É óbvio que toda a gente quer ter o máximo de apoios, mas as regras já estão estipuladas. Para fazer este tipo de cinema estamos sempre dependentes do apoio do Instituto do Cinema. Neste caso foi o que aconteceu, conseguimos financiamento através do Instituo do Cinema, também da RTP e do IndieLisboa. É óbvio que queremos sempre mais, mas é com o que vivemos. Quem está no meio artístico sabe perfeitamente que não é um trabalho que a gente saiba que vamos ter sempre o mesmo salário e vamos ganhar sempre a mesma coisa. A questão do dinheiro sempre esteve ligada à parte do cinema porque é provavelmente uma das artes mais caras. Hoje em dia a questão é que o realizador não se pode preocupar apenas em realizar o filme, tem que se preocupar com todas as outras coisas à volta.
Outra das questões por norma em cima da mesa é o facto de a adesão do público ao cinema português não se comparar ao internacional.
Há muitos anos que vivemos com esse preconceito. Antigamente as pessoas tinham um grande preconceito com o cinema português, que já está muito mais reduzido. As pessoas já vão ver muitos mais filmes portugueses ao cinema. Acho que já demos grandes passos e hoje em dia já não vamos com a ideia: que ‘seca’, vamos ver um filme português. Pelo contrário, temos muito bom cinema português bastante premiado em festivais lá fora. E cada vez com mais público cá. Há pessoas que também procuram outras tendências cinematográficas e Portugal tem realizadores e cinematografia bastante heterogénea que vai ao encontro do público que também está a crescer. O que sinto nos últimos anos é que nomeadamente o público dos cineclubes, de algumas salas espalhadas por todo o país, não só Lisboa e Porto, está a crescer. Mas isso acho que acontece com a cultura em geral. Acho que isso é o resultado não só no cinema. Há muitas salas de teatro que têm muito público, concertos esgotados… Agora, é óbvio que gostaríamos que o nosso público fosse ver mais filmes portugueses, mas acho que já estivemos pior.
Mas também tem a ver essencialmente com outra coisa, se calhar do ponto de vista técnico, e estou a falar de equipas técnicas de cinema, as coisas também melhoraram muito a nível de qualidade, direção de fotografia, direção de som, guarda-roupa… Aliás, não é por acaso que houve uma equipa de áudio, da Loudness Films, que participou no processo do som do Melhor Documentário deste ano que foi o ‘Free Solo’ [filme que recebeu um Óscar pela categoria referida]. Parte do som foi feita cá em Portugal.
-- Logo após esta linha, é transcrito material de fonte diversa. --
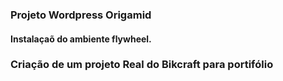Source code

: ### Projeto Wordpress Origamid
#### Instalaçaõ do ambiente flywheel. 

### Criação de um projeto Real do Bikcraft para portifólio
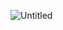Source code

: ![Untitled](https://user-images.githubusercontent.com/89897944/155112973-824fbab5-6a5a-4eb3-bc12-2bdc7e05103f.png)
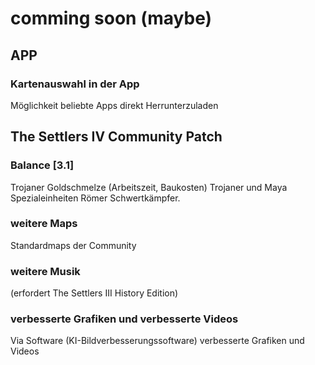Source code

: # comming soon (maybe)
## APP

### Kartenauswahl in der App
Möglichkeit beliebte Apps direkt Herrunterzuladen

## The Settlers IV Community Patch

### Balance [3.1]
Trojaner Goldschmelze  (Arbeitszeit, Baukosten)
Trojaner und Maya Spezialeinheiten
Römer Schwertkämpfer.

### weitere Maps
Standardmaps der Community
### weitere Musik
(erfordert The Settlers III History Edition)
### verbesserte Grafiken und verbesserte Videos
Via Software (KI-Bildverbesserungssoftware) verbesserte Grafiken und Videos
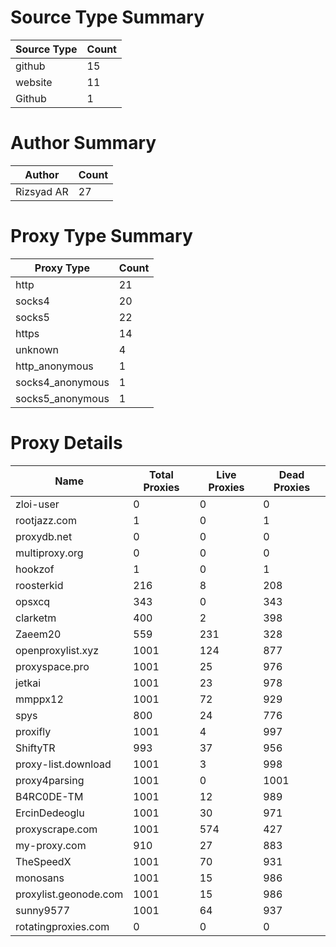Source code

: # Source Type Summary

| Source Type | Count |
|-------------|-------|
| github | 15 |
| website | 11 |
| Github | 1 |


# Author Summary

| Author | Count |
|--------|-------|
| Rizsyad AR | 27 |


# Proxy Type Summary

| Proxy Type | Count |
|------------|-------|
| http | 21 |
| socks4 | 20 |
| socks5 | 22 |
| https | 14 |
| unknown | 4 |
| http_anonymous | 1 |
| socks4_anonymous | 1 |
| socks5_anonymous | 1 |


# Proxy Details

| Name | Total Proxies | Live Proxies | Dead Proxies |
|------|---------------|--------------|---------------|
| zloi-user | 0 | 0 | 0 |
| rootjazz.com | 1 | 0 | 1 |
| proxydb.net | 0 | 0 | 0 |
| multiproxy.org | 0 | 0 | 0 |
| hookzof | 1 | 0 | 1 |
| roosterkid | 216 | 8 | 208 |
| opsxcq | 343 | 0 | 343 |
| clarketm | 400 | 2 | 398 |
| Zaeem20 | 559 | 231 | 328 |
| openproxylist.xyz | 1001 | 124 | 877 |
| proxyspace.pro | 1001 | 25 | 976 |
| jetkai | 1001 | 23 | 978 |
| mmppx12 | 1001 | 72 | 929 |
| spys | 800 | 24 | 776 |
| proxifly | 1001 | 4 | 997 |
| ShiftyTR | 993 | 37 | 956 |
| proxy-list.download | 1001 | 3 | 998 |
| proxy4parsing | 1001 | 0 | 1001 |
| B4RC0DE-TM | 1001 | 12 | 989 |
| ErcinDedeoglu | 1001 | 30 | 971 |
| proxyscrape.com | 1001 | 574 | 427 |
| my-proxy.com | 910 | 27 | 883 |
| TheSpeedX | 1001 | 70 | 931 |
| monosans | 1001 | 15 | 986 |
| proxylist.geonode.com | 1001 | 15 | 986 |
| sunny9577 | 1001 | 64 | 937 |
| rotatingproxies.com | 0 | 0 | 0 |
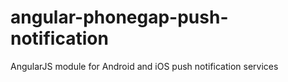 angular-phonegap-push-notification
==================================

AngularJS module for Android and iOS push notification services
Há diretores de fotografia portugueses que estão a trabalhar com realizadores estrangeiros… Esse lado técnico também melhorou muito o que, de certa maneira, veio beneficiar os filmes.
Projetos futuros? Vi que estava a preparar algo sobre o Tony Carreira?
Sim. E estou à espera de financiamento para um documentário sobre um náufrago português que nos anos 70 tentou atravessar o Oceano Atlântico desde São Tomé ao Brasil, numa canoa. Vai ser a história desse senhor.